Figures S1-S4, Tables S1-S2 from An Anti-GDNF Family Receptor Alpha 1 (GFRA1) Antibody–Drug Conjugate for the Treatment of Hormone Receptor–Positive Breast Cancer

Bhakta, Sunil; Crocker, Lisa M.; Chen, Yvonne; Hazen, Meredith; Schutten, Melissa M.; Li, Dongwei; Kuijl, Coenraad; Ohri, Rachana; Zhong, Fiona; Poon, Kirsten A.; Go, Mary Ann T.; Cheng, Eric; Piskol, Robert; Firestein, Ron; Fourie-O'Donohue, Aimee; Kozak, Katherine R.; Raab, Helga; Hongo, Jo-Anne; Sampath, Deepak; Dennis, Mark S.; Scheller, Richard H.; Polakis, Paul; Junutula, Jagath R.

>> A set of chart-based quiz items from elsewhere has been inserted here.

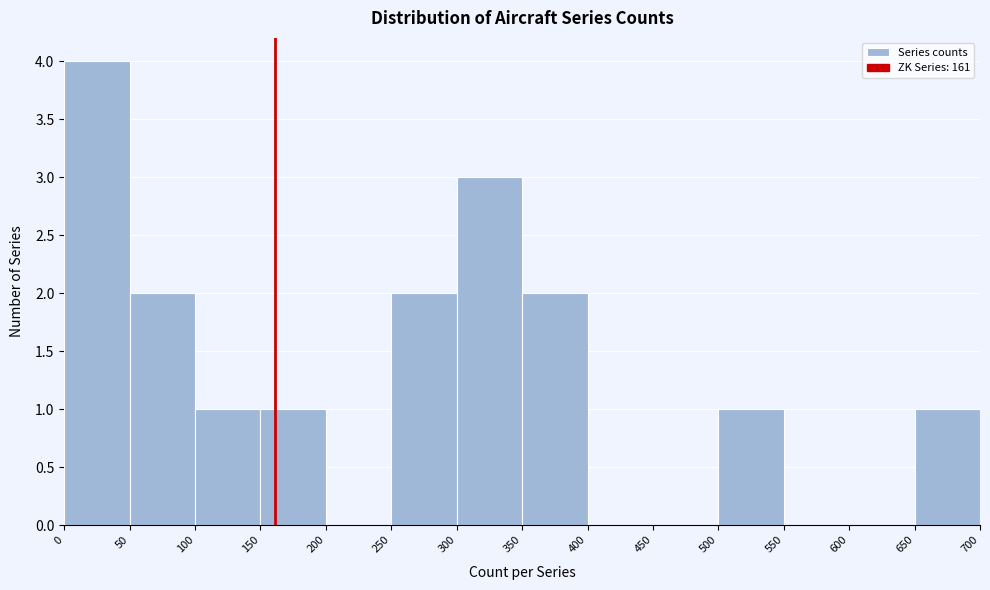

Which range on the x-axis has the tallest bar?

0 to 50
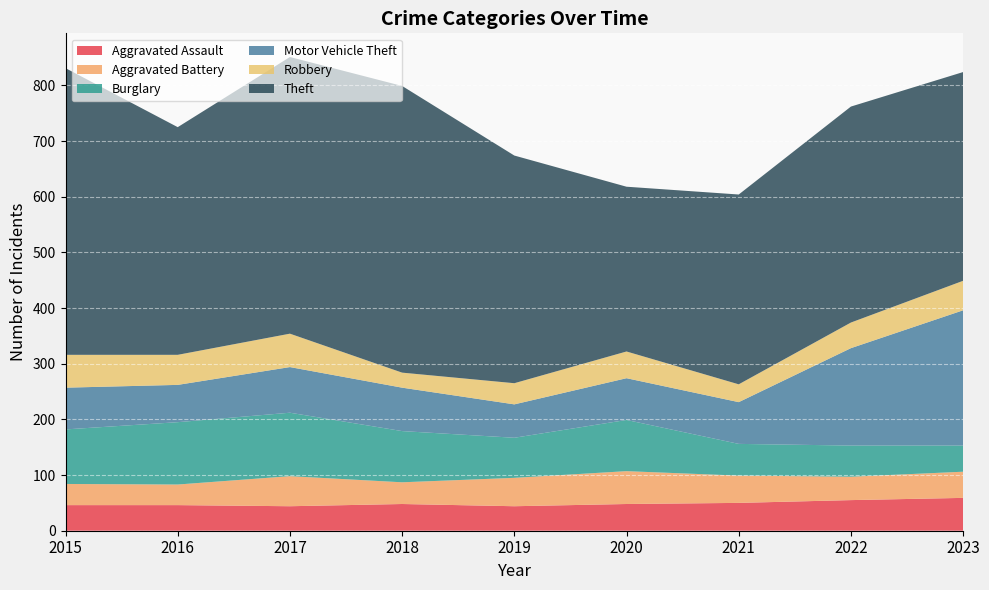

Reading left to right, list all the values displayed in this chart.

Aggravated Assault: 46	46	44	48	44	48	50	55	59
Aggravated Battery: 38	37	54	39	51	59	49	42	47
Burglary: 98	112	114	92	72	92	57	56	47
Motor Vehicle Theft: 75	67	82	78	60	75	75	175	243
Robbery: 59	54	60	27	38	48	32	46	53
Theft: 515	409	497	515	409	296	341	388	375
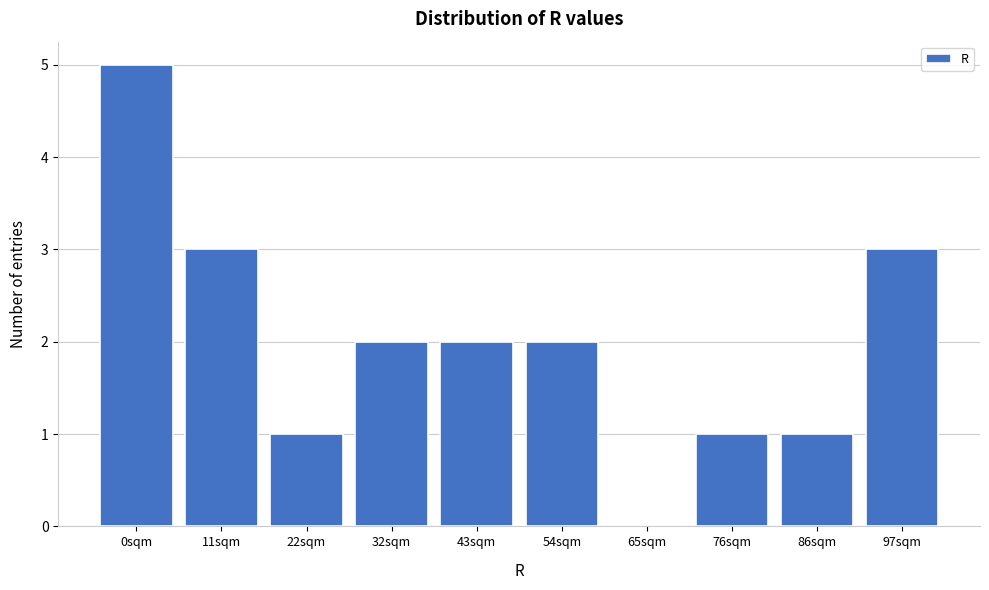

Reading left to right, list all the values displayed in this chart.

0sqm=5	11sqm=3	22sqm=1	32sqm=2	43sqm=2	54sqm=2	65sqm=0	76sqm=1	86sqm=1	97sqm=3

doi:10.1158/1535-7163.22505118.v1

Figures S1-S4, Tables S1-S2 from An Anti-GDNF Family Receptor Alpha 1 (GFRA1) Antibody–Drug Conjugate for the Treatment of Hormone Receptor–Positive Breast Cancer

journal contribution

posted on 2023-04-03, 15:05 authored by Sunil Bhakta, Lisa M. Crocker, Yvonne Chen, Meredith Hazen, Melissa M. Schutten, Dongwei Li, Coenraad Kuijl, Rachana Ohri, Fiona Zhong, Kirsten A. Poon, Mary Ann T. Go, Eric Cheng, Robert Piskol, Ron Firestein, Aimee Fourie-O'Donohue, Katherine R. Kozak, Helga Raab, Jo-Anne Hongo, Deepak Sampath, Mark S. Dennis, Richard H. Scheller, Paul Polakis, Jagath R. Junutula

Figure S1. Validation of anti-GFRA1 antibodies (R&D systems and GNE-8H6) for the use of Immunohistochemistry (IHC) analysis; Figure S2. ELISA analyses to test binding specificity of anti-GFRA1 antibodies to GFRA1 (A) and GFRA2 (B) extra cellular domain-Fc fusion proteins; Figure S3. Pharmacokinetics of anti-GFRA1 ADCs in tumor xenograft models; Figure S4. FACS of anti-GFRA1, hu-6D3.v5 (A) and hu-7C9 (B) antibody titration on HEK293-overexpressing human, cynomolgus monkey, rat and mouse GFRA1 cells showing similar binding; Table S1. Affinity characterization of anti-GFRA1 IgG antibodies on Immobilized hu- GFRA1Fc ligand; Table S2. Bioanalytical characterization of anti-GFRA1 ADCs.

History

ARTICLE ABSTRACT

Luminal A (hormone receptor-positive) breast cancer constitutes 70% of total breast cancer patients. In an attempt to develop a targeted therapeutic for this cancer indication, we have identified and characterized Glial cell line–Derived Neurotrophic Factor (GDNF) Family Receptor Alpha 1 (GFRA1) antibody–drug conjugates (ADC) using a cleavable valine-citrulline-MMAE (vcMMAE) linker-payload. RNAseq and IHC analysis confirmed the abundant expression of GFRA1 in luminal A breast cancer tissues, whereas minimal or no expression was observed in most normal tissues. Anti–GFRA-vcMMAE ADC internalized to the lysosomes and exhibited target-dependent killing of GFRA1-expressing cells both in vitro and in vivo. The ADCs using humanized anti-GFRA1 antibodies displayed robust therapeutic activity in clinically relevant cell line–derived (MCF7 and KPL-1) tumor xenograft models. The lead anti-GFRA1 ADC cross-reacts with rodent and cynomolgus monkey GFRA1 antigen and showed optimal pharmacokinetic properties in both species. These properties subsequently enabled a target-dependent toxicity study in rats. Anti-GFRA1 ADC is well tolerated in rats, as seen with other vcMMAE linker–payload based ADCs. Overall, these data suggest that anti–GFRA1-vcMMAE ADC may provide a targeted therapeutic opportunity for luminal A breast cancer patients. Mol Cancer Ther; 17(3); 638–49. ©2017 AACR.